A recent spike in three and six-month implied volatility tells us traders are expecting large swings in Sterling in the build up to and around the October 31 date. Furthermore, despite the increase in short GBP positions (betting on Sterling falling), the net short market position is still far from extreme levels seen in the past. This suggests the pound is still at risk of further downside if traders build on these short-GBP positions.

GBP

Keep an eye on UK retail sales

Although Brexit headlines continue to drive Sterling sentiment, traders will also watch out for UK retail sales data dropping in at 9:30am today. It’s a quiet day on the data calendar for the rest of Europe with focus pinned on Brexit rhetoric.

UK retail sales data for June is forecast at 2.6% y/y, up from 2.3% previously, while the month-on-month median forecast is a fall of 0.3%, slightly less steep than the 0.5% fall in May. There is a risk that the minimum forecast of a 1% fall prints this morning, which could reignite downside risks for the pound. Conversely, a beat of expectations could offer the pound some welcome relief, though data will likely remain secondary to any Brexit developments.
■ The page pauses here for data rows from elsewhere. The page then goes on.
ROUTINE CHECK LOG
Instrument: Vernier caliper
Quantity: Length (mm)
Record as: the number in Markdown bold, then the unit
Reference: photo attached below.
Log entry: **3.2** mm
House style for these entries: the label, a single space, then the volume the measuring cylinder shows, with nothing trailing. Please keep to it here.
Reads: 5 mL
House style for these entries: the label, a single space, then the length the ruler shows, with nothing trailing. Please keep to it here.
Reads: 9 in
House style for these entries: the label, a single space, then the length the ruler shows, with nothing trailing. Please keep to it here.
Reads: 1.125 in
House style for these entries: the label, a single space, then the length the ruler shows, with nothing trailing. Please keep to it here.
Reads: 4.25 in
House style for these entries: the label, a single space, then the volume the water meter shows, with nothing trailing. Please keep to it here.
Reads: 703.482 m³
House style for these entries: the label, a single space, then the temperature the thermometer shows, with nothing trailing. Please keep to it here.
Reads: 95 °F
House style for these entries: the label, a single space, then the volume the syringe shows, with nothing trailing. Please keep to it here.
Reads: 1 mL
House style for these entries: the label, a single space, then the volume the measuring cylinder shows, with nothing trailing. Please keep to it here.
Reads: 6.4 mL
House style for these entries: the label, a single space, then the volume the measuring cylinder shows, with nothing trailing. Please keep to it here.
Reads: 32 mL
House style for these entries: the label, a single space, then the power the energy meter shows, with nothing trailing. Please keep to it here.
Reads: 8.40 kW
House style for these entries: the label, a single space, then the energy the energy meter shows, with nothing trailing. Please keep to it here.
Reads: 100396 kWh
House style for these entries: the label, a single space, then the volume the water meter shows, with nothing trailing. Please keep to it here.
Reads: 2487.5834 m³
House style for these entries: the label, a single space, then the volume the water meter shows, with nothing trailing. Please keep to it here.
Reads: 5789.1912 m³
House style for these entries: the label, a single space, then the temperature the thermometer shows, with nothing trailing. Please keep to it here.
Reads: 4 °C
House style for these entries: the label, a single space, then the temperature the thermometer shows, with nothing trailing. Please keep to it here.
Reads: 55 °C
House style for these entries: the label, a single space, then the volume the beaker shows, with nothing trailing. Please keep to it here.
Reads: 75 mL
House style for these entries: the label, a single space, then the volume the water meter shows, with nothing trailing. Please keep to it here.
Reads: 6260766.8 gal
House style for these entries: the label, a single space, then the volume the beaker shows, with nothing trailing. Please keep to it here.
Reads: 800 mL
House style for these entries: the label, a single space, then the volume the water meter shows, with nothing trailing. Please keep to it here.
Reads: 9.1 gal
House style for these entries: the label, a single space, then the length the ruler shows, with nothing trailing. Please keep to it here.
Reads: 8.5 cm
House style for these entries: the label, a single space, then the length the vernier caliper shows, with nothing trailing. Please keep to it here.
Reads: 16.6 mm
GBP/EUR is on track for ten weekly declines out of eleven, suffering a 6% depreciation. The currency pair hasn’t closed a week below €1.11 since August last year, but the slide is showing no sign of a retracement for now, which is unnerving GBP investors.

EUR/USD

Dollar dips on risk aversion

The US Dollar has started the day weaker, which has supported GBP/USD from moving below $1.24 again and allowed EUR/USD to pull north of $1.12. Risk aversion is sweeping over markets, pushing benchmark US yields to a 9-day low, weighing on dollar demand.

US Treasury yields have fallen amidst weaker US economic data and a growing concern over the prolonged US-China trade dispute. Safe-haven demand has picked up as a result, strengthening the Japanese Yen and Swiss Franc this morning. The US Dollar, which sometimes benefits from safe-haven appeal, has weakened as investors increase bets of a weaker dollar amidst expectations of interest rate cuts by the US Federal Reserve. The first rate cut in a decade is due at the end of the month, but the dollar continues to weaken as the probability of a 50-basis-point cut has risen from 20% last week, to 36% this morning (source: CME Group).

EUR/USD is looking to break above some key moving averages located at $1.1244 and $1.1249. Should dollar selling continue and allow EUR/USD to climb higher, a re-test of $1.13 could be on the cards today.